The appearance of[–>digital Identity systems will further transform payment ecosystems.
South Africa’s move towards national digital identity capabilities, which will increasingly link payments with verified identities and specific obligations, will create new demands for governance, reconciliation and auditing, Engelbrecht says.
“As identity becomes a reusable digital service rather than a document issued at a specific point in time, payments are no longer isolated financial events,” he says.
In such an environment, he points out, payment orchestration platforms will play an important role in connecting identity verification, payment and settlement processes, maintaining an auditable record of activity.

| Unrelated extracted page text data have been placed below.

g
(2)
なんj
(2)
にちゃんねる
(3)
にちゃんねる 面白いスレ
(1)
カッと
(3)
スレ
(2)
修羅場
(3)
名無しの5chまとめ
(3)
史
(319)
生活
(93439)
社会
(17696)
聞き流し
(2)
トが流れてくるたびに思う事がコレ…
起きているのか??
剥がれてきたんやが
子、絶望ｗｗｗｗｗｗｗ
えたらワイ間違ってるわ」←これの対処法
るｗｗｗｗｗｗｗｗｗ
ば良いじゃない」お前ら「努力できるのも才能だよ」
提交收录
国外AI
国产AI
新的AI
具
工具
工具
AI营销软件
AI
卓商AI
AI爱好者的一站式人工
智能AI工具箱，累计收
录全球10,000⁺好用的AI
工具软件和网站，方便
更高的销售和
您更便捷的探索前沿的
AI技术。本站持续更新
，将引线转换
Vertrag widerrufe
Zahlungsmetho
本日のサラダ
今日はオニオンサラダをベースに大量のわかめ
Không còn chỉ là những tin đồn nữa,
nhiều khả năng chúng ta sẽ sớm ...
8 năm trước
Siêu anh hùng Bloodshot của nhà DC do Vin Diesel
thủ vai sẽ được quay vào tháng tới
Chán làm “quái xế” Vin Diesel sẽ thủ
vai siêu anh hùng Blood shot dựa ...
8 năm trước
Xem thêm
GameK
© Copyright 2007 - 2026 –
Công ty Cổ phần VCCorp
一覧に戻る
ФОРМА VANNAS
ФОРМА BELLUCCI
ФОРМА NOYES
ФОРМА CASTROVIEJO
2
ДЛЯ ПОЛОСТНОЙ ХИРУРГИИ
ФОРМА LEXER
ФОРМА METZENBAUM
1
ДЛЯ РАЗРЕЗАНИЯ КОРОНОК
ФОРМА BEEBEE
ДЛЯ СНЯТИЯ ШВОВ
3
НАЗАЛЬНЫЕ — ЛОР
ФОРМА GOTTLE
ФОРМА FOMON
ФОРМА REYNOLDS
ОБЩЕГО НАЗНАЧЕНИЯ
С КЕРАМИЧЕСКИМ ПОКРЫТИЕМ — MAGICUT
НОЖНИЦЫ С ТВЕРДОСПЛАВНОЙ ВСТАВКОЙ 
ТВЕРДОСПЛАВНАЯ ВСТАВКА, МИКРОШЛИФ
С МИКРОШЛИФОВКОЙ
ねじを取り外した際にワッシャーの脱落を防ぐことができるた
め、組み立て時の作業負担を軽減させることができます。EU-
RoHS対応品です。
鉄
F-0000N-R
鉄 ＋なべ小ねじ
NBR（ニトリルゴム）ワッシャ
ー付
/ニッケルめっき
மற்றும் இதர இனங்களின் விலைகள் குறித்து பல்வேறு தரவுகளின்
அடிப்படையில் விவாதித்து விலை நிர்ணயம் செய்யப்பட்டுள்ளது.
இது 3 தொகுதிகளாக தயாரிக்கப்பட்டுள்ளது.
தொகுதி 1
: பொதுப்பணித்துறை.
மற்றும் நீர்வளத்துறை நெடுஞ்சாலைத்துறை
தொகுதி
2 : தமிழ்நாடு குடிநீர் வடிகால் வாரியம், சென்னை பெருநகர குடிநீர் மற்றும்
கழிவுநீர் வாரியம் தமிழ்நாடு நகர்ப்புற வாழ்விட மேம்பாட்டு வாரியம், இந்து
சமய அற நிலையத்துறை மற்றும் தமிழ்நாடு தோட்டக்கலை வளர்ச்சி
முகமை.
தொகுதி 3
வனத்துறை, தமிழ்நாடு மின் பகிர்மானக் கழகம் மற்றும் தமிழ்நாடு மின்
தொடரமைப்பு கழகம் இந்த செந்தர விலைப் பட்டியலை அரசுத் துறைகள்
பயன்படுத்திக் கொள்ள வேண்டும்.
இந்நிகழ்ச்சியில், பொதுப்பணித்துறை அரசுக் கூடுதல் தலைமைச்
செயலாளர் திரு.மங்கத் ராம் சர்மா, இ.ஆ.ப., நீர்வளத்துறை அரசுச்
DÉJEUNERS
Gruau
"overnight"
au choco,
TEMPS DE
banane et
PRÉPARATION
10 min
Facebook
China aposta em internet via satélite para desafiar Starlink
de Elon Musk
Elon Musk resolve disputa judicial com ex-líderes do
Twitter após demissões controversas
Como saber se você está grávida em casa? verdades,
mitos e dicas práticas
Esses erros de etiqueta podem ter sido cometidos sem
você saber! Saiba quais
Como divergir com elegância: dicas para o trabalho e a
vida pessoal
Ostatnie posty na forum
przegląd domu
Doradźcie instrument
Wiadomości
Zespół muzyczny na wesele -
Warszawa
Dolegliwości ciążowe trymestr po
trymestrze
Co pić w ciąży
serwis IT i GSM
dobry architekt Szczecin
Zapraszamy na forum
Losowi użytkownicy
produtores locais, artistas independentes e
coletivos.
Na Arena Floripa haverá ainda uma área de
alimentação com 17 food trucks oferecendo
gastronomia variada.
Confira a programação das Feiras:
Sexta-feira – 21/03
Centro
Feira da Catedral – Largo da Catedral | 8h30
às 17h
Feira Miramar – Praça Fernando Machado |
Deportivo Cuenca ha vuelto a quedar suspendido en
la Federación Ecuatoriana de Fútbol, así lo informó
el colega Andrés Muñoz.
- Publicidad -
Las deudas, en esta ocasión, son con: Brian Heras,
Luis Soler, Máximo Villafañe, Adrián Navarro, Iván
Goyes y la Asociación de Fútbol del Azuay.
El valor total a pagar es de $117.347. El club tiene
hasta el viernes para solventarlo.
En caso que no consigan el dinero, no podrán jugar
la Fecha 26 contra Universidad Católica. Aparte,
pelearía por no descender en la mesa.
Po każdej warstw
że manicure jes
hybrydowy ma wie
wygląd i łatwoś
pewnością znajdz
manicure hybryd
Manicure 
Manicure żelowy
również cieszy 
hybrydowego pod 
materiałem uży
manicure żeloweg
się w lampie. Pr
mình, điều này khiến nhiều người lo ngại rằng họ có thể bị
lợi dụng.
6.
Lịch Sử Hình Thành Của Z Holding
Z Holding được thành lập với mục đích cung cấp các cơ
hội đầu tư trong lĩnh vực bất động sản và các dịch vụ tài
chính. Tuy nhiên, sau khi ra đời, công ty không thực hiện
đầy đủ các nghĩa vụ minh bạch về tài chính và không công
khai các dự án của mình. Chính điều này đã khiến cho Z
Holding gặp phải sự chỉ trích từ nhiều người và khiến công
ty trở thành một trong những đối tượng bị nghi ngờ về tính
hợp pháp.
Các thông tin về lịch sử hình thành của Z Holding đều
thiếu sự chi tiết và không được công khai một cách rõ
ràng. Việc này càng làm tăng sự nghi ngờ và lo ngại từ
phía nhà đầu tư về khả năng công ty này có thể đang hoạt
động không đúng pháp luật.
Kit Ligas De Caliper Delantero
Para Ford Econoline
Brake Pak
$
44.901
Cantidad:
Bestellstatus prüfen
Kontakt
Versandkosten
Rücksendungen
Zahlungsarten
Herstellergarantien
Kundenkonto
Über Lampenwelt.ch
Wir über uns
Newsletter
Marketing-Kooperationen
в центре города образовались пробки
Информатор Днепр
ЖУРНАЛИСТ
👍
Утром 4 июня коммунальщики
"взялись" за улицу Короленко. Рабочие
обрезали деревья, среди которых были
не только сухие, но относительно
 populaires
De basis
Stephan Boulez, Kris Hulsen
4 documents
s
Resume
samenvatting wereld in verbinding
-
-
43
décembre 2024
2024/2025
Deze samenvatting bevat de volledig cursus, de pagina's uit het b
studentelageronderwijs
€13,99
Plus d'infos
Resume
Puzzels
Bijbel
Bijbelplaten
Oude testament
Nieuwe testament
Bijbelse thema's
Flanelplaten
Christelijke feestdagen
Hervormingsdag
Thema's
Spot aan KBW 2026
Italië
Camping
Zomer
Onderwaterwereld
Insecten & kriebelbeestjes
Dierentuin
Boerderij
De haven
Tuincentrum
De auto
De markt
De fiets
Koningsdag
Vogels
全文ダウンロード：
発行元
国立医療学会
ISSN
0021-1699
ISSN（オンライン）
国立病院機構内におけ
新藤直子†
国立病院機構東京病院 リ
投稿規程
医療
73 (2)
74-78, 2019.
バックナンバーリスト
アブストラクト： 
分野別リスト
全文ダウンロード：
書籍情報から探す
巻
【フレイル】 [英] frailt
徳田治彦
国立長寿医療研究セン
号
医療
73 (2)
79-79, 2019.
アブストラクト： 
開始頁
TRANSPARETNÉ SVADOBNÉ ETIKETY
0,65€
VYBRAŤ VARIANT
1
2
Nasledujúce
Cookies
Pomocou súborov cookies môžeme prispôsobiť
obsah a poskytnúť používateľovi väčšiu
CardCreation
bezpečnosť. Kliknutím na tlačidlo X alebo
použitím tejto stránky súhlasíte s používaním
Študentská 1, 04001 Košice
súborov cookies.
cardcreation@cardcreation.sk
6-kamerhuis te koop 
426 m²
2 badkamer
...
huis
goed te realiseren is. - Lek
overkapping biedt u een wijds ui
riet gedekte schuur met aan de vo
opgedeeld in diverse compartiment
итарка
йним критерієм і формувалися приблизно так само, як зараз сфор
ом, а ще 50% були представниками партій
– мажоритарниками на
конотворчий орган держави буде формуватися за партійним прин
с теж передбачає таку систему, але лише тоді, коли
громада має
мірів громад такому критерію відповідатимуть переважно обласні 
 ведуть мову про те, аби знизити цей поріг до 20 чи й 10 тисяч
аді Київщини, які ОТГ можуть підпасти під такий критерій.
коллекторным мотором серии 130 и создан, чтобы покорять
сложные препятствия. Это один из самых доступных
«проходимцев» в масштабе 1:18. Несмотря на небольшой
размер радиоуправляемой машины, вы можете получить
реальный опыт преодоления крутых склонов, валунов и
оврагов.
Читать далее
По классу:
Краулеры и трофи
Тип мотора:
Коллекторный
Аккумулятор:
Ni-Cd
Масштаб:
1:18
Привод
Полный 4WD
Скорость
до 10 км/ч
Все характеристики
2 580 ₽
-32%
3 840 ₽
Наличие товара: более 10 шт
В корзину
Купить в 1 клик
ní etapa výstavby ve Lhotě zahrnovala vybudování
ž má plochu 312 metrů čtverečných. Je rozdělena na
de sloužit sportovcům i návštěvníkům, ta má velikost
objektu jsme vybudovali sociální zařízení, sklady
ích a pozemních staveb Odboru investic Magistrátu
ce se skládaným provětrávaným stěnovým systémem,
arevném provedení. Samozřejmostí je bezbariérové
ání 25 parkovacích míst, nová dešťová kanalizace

Engelbrecht argues that organizations must evolve beyond traditional systems of record to what he describes as “systems of understanding” that provide cross-system visibility, context awareness, and operational explanation.
This, he says, will create the foundation for more meaningful analytics and intelligent automation embedded directly into payment processes.
“The next phase of payments innovation won’t be defined by new rails,” concludes Engelbrecht.
“It will be defined by architectures that connect the rails to reality — architectures that understand who is transacting, what they’re paying for, where the money went and why the outcome makes sense.”
While payment gateways remain an important part of payments infrastructure, he argues that future innovations will focus on orchestration, visibility and lifecycle management rather than payment initiation.